Une fillette lève la main.
" Mais c’est chez le papy de Liam ? Et Liam, il vit ici ?
— Oui, Liam vit ici… mais pas dans le manoir. Notre maison est beaucoup plus petite. Et ce manoir appartient à son papy adoptif, qui est commissaire de police. Lui et sa femme nous ont autorisés à découvrir le parc, parce qu’il y a beaucoup d’animaux."
[…]
La journée se déroule sans encombre. En fin d’après-midi, Diana observe discrètement la mère de Jules, son ex mari, n'était autre qu'Aurélien, Jules était de ce fait, le neveu de William, Victor, Daniel, Guillaume... et des autres... elle finit par s’approcher.
" Excusez-moi…
— Oui ?
— Jules aimerait beaucoup passer plus de temps avec Liam. Chez moi, ce n’est pas très pratique…

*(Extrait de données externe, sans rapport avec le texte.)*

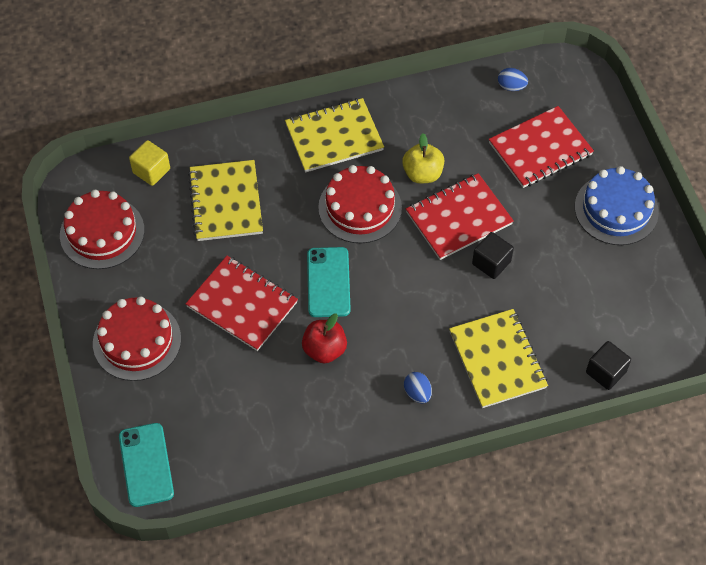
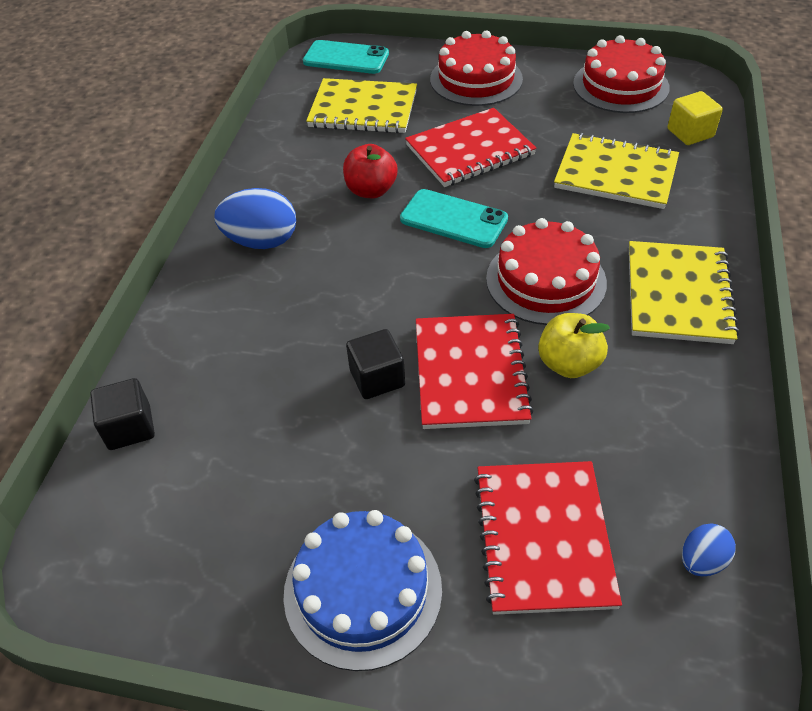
camera: 120 degrees right, 10 degrees down
(417, 393) = (261, 241): blue egg -> blue egg, size x1.82
(497, 360) = (241, 324): yellow notebook -> yellow notebook (363, 109)

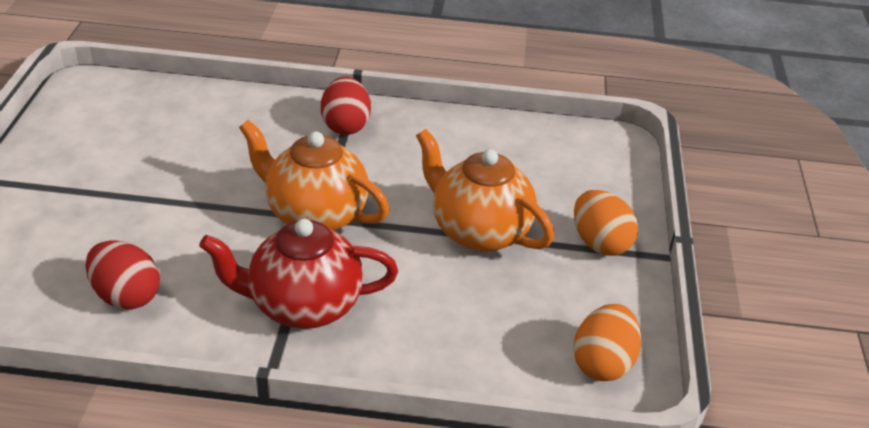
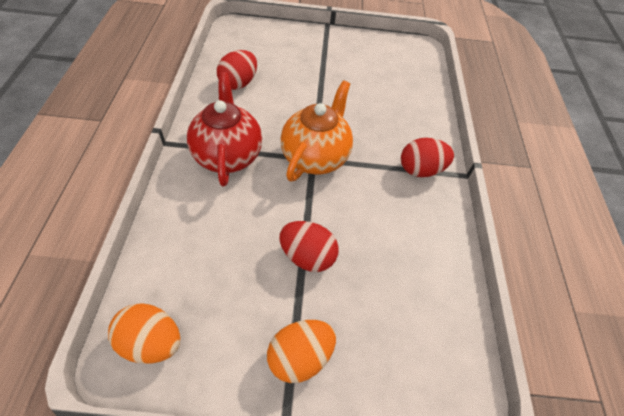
camera: 85 degrees right, 15 degrees up
(479, 231) = (307, 256): orange teapot -> red egg

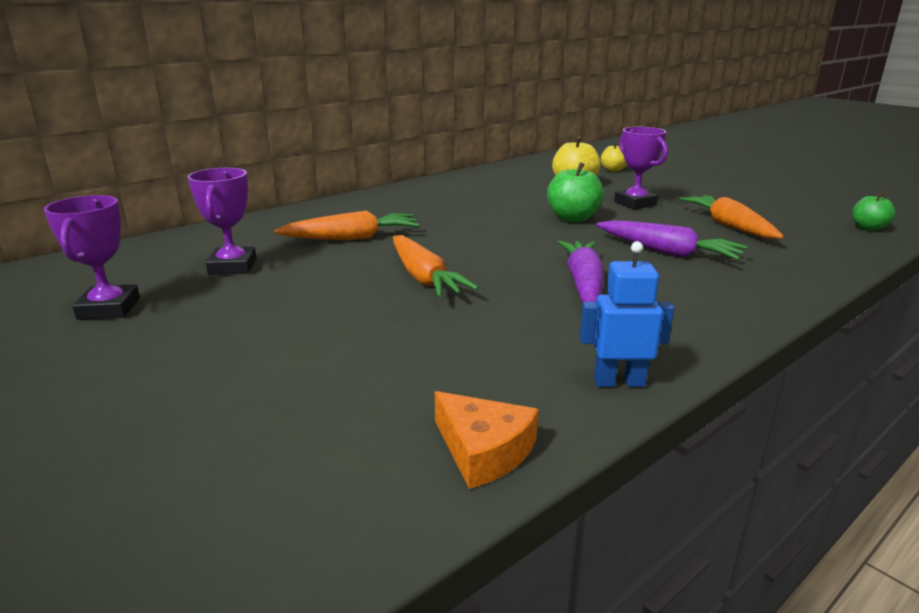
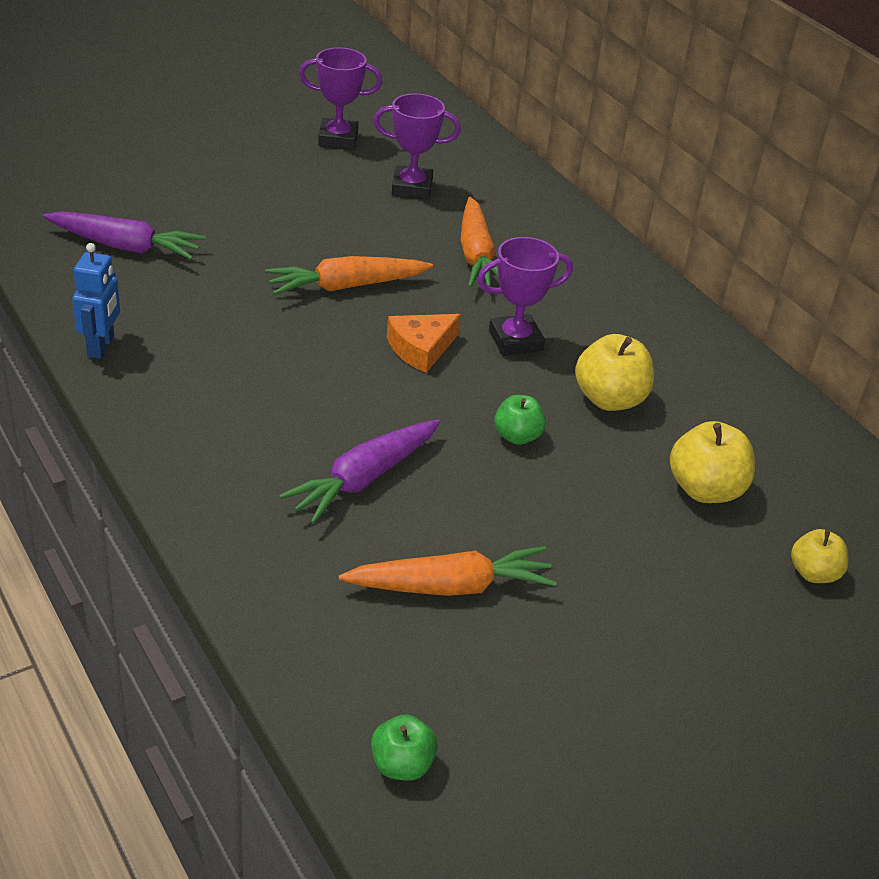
camera: 95 degrees right, 15 degrees up
(483, 450) = (59, 271): orange cheese -> orange cheese (421, 348)
(511, 201) = (609, 399): none -> yellow apple
(573, 218) = (517, 436): green apple -> green apple, size x0.63
(583, 284) = (293, 382): purple carrot -> purple carrot (125, 246)
(635, 203) = (584, 525): purple trophy -> purple trophy (515, 340)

— Eh bien… peut-être qu’il pourrait venir un après-midi ?
— Je pensais plutôt à une soirée pyjama.
— Il faudrait que j’en parle avec son père. Avec sa prothèse, c’est parfois un peu particulier… et il y a aussi notre fille.
— Jules m’en parle souvent. Il dit que c'est comme un super-héros.
— Je vous tiens au courant."
Après avoir reçu une pluie de câlins, Diana soupire de soulagement, tout comme Khaïs et Guillaume. Liam, lui, enlace Fenrir. Inutile de le ramener à l’école : il bâille à répétition et, le temps que sa mère se retourne, s’est déjà endormi contre le chien.
" Oh… mon tout petit… Il n’en pouvait plus des questions sur le manoir, le pauvre."
Elle se tourne vers Guillaume.
" On le ramène dans mon bureau. Je vais le coucher là-bas. Fenrir, debout."
Le chien obéit et les suit jusqu’au bureau du rez-de-chaussée. Diana chuchote :
" Lynx, tu surveilles mes mails ? J’attends un message de Charles pour un nouveau client. Guillaume, tu as trouvé quelque chose sur le type du dîner ?
— Oui, mademoiselle."
Fenrir se couche aux pieds de son jeune maître. Leurs respirations se synchronisent bientôt.
Guillaume fait écouter un extrait de l’enregistrement.
" Il prétend avoir toujours été clean… sauf que j’ai retrouvé un jugement pour emplois fictifs.
— J’en parlerai à Victor. Beau travail. Lynx ? On a une nouvelle affaire ?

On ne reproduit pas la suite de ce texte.